→ **Document section**:
---

Spotify: Predicting Songs Popularity

1.0. Introduction
2.0. The Dataset
3.0. Feature Engineering
- 3.1. Hypothesis map
- 3.2. Hypothesis Creation
4.0. Univariate Analysis
5.0. Data Preparation
- 5.1. Standardization
- 5.2. Rescaling
6.0. Feature Selection
7.0 Machine Learning Modelling
- 7.1. Single Performance
- 7.2 Real Performance
8.0. Fine Tuning
- 8.1. Final Model
9.0. Machine Learning Performance
10.0. Next Steps

1.0. Introduction

This repository contains the solution for a predict challenge: What characteristic of a song that make it popular?

This project is part of the Kaggle community

1.1. What is Spotify?

Spotify is a digital music, podcast and (recently) videos streaming that gives access to millions of songs and other content from artists all over the world.

1.2. Spotify Business Model

Spotify operates under a freemium business model (basic services are free, while additional features are offered via paid subscriptions). Spotify generates revenues by selling premium streaming subscriptions to users and advertising placements to third parties.

1.3. Project Development

The project was developed based on CRISP-DS (Cross-Industry Standard Process - Data Science) project management method.

1.4. The Goal of Project

Create a model who predict a Spotify songs popularity based on songs characteristics.

1.5. Solution

In this project, a regression model will be used to predict the popularity index of a Spotify songs.

2.0. The Dataset

2.1. Dataset Source

Dataset is available on Kaggle community: Spotify Dataset 1921-2020, 160k+ Tracks | Kaggle

2.2. Dataset Shape

The dataset has 170653 rows and 19 columns.

---

→ **Provided information**:
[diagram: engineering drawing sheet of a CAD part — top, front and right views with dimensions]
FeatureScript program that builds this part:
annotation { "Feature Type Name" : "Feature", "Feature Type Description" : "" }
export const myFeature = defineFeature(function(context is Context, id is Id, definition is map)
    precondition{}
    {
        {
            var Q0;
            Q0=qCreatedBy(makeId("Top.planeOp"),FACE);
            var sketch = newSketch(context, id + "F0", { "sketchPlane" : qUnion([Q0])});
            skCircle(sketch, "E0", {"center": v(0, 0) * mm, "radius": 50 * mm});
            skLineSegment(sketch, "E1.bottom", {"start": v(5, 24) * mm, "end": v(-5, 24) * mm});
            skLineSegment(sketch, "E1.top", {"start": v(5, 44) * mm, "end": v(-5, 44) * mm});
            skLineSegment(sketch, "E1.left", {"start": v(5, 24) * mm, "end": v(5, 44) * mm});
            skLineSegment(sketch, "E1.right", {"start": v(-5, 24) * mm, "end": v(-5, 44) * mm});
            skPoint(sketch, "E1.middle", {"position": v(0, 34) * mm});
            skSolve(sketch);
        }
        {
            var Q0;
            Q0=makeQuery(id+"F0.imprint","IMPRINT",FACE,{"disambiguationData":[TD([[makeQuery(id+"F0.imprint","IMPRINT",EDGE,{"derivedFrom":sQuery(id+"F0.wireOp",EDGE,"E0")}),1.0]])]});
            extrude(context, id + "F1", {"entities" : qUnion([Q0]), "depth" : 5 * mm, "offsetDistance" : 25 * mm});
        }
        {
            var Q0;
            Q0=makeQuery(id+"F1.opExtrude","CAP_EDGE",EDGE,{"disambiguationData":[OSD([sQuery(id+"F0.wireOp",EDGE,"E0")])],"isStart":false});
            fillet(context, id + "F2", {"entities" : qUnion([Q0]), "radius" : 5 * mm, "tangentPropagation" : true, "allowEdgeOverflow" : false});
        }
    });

---

→ **List of tasks**:
[A] In the Spotify song popularity write-up, what is the size of the dataset?
[B] Please duplicate the Spotify song popularity write-up starting with "The project was" and going on through "a Spotify songs.".
[C] Render this sentence from the Spotify song popularity write-up in Spanish: "The project was developed based on CRISP-DS (Cross-Industry Standard Process - Data Science) project management method."

→ **Task-by-task outputs**:
[A] It has 170653 rows and 19 columns.

[B]
The project was developed based on CRISP-DS (Cross-Industry Standard Process - Data Science) project management method.

1.4. The Goal of Project

Create a model who predict a Spotify songs popularity based on songs characteristics.

1.5. Solution

In this project, a regression model will be used to predict the popularity index of a Spotify songs.

[C] El proyecto se desarrolló con base en el método de gestión de proyectos CRISP-DS (Cross-Industry Standard Process - Data Science).